There were no blaring sirens, no emergency lights, nothing to herald a loss of life, a tragedy. The pavement was washed, sterilised, made presentable for the polished shoes of the consumer. But these are stories of sadness – that’s all that is left. Meagre ammunition for a starry night and a campfire. But what is a story without an audience? It is nothing; abstract; meaningless.

The lives of others.

Posted in Imaginings., Philosophising., Reflections. on September 3, 2008 by Katey @ Bonne Santé

As i was sitting today, i saw a man who fascinated me.

Not many people catch my attention anymore, however this man was quite unique.

He sat next to me at the bus stop, the wave of air created smelling simultaneously of fish, and cabbage.

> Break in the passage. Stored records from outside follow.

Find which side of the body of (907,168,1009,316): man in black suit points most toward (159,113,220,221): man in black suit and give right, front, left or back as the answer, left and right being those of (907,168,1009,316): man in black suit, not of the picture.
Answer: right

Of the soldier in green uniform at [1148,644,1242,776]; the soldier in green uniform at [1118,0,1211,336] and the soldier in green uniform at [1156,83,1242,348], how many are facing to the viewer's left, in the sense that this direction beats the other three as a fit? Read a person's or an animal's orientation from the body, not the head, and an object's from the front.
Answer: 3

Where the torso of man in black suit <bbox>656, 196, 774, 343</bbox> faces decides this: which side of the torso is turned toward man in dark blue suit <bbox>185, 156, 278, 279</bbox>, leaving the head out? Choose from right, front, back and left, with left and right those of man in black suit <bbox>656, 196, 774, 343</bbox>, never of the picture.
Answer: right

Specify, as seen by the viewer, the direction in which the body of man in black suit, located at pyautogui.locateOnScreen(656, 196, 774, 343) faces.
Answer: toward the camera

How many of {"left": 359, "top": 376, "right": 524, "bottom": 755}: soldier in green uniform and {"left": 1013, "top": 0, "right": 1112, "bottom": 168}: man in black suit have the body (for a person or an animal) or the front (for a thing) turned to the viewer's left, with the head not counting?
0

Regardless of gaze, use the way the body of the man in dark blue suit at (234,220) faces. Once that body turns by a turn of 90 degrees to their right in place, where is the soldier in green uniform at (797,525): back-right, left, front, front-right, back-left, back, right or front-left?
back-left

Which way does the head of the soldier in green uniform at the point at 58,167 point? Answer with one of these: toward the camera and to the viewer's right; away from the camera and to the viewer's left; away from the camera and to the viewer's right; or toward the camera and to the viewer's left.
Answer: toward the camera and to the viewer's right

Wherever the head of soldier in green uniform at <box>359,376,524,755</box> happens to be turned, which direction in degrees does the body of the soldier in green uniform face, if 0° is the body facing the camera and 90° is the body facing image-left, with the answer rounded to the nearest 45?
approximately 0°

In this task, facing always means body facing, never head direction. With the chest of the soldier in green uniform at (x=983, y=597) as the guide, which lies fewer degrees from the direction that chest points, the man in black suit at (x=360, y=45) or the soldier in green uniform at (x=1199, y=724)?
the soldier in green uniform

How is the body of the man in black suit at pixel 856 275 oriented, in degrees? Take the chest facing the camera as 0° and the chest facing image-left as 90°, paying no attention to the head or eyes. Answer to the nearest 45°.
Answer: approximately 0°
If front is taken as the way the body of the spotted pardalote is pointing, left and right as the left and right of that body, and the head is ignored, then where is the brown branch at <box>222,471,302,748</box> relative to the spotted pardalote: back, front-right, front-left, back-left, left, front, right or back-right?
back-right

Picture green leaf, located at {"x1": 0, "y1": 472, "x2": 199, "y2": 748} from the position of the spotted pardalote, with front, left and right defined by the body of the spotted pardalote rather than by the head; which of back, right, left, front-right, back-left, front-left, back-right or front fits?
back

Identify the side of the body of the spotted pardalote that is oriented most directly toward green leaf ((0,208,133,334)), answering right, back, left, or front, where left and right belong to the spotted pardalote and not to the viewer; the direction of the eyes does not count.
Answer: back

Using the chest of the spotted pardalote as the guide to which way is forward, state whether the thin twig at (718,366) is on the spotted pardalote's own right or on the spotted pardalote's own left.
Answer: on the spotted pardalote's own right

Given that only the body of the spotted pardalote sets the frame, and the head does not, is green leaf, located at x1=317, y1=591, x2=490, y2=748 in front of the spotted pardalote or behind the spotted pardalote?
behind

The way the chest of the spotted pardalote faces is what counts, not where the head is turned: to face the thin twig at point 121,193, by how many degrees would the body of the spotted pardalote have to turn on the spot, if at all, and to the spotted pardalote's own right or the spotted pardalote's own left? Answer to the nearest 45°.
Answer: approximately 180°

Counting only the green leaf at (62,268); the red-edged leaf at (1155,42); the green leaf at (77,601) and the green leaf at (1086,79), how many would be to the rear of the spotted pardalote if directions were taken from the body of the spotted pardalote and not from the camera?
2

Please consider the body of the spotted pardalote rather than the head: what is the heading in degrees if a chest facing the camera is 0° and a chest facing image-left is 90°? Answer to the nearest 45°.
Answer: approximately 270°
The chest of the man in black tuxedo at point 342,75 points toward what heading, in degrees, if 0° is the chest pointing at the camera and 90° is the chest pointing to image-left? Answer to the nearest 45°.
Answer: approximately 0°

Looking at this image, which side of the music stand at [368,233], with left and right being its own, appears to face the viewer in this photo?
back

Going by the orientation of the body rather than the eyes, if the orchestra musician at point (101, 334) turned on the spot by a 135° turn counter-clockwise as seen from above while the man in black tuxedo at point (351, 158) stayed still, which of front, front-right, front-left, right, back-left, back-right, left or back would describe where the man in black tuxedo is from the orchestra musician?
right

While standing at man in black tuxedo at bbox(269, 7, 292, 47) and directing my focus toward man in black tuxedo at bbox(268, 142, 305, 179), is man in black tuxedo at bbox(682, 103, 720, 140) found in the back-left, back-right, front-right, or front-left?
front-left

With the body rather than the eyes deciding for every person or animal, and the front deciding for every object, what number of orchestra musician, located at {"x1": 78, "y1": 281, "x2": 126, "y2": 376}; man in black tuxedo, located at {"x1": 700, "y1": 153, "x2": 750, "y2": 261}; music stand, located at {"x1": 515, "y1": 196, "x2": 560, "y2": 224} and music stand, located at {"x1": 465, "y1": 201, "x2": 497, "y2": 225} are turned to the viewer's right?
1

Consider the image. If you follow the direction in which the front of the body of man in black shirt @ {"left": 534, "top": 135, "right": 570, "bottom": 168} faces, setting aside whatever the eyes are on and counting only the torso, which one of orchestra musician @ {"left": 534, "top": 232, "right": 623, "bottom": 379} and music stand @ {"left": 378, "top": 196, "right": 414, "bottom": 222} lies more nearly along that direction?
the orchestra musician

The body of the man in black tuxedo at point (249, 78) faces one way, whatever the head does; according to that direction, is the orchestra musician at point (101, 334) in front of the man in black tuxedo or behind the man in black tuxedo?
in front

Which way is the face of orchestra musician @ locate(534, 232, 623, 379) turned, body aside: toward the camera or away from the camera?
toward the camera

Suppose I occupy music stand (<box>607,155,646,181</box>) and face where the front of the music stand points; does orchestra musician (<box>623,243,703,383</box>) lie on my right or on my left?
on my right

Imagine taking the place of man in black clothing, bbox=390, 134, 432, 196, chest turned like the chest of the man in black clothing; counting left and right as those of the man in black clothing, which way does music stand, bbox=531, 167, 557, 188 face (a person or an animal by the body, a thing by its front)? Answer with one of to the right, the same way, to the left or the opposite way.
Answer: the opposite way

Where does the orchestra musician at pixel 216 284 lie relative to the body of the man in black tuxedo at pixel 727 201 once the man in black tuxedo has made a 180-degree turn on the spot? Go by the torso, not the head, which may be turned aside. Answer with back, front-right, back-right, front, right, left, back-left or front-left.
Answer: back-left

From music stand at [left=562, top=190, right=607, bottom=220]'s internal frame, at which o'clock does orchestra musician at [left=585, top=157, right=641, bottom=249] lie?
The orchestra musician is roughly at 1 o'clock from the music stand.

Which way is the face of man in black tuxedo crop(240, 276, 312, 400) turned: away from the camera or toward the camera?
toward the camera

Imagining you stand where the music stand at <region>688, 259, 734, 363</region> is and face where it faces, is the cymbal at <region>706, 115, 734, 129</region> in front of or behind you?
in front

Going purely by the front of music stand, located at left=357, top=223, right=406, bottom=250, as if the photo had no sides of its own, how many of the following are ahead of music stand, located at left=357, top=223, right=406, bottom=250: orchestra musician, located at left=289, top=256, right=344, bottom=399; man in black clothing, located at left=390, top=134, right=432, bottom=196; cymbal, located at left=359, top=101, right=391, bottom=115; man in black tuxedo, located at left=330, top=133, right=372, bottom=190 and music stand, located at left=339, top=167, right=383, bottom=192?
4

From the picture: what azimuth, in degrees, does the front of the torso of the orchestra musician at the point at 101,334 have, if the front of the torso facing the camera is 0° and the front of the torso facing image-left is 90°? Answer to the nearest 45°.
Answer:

I do not care for such trivial details now however – i am well acquainted with the smell of unclean human flesh.

I noticed that he was wheeling a bag of sorts – more like a trolley, that was brimming with non-descript clothes and newspaper. This was attached to him via a piece of yarn, tied first through a hole in his shirt pocket, and a second time to the brim of his terry towelling bucket hat. As i began to look more closely, i realised that everything on his person was in some way linked within an intricate network of yarn, that was attached in various places to his body; wrists, ankels, glasses, shirt.

It was an incredibly complex system that he had employed, to ensure that nothing that was his could ever be misplaced or stolen.

The care with which he had devised such a plan struck me as both incredibly eccentric, and sad. He could not bear to lose one morsel of himself; one material possesion. He was clinging to everything that confirmed his humanity, yet these items did not make him any more human than me.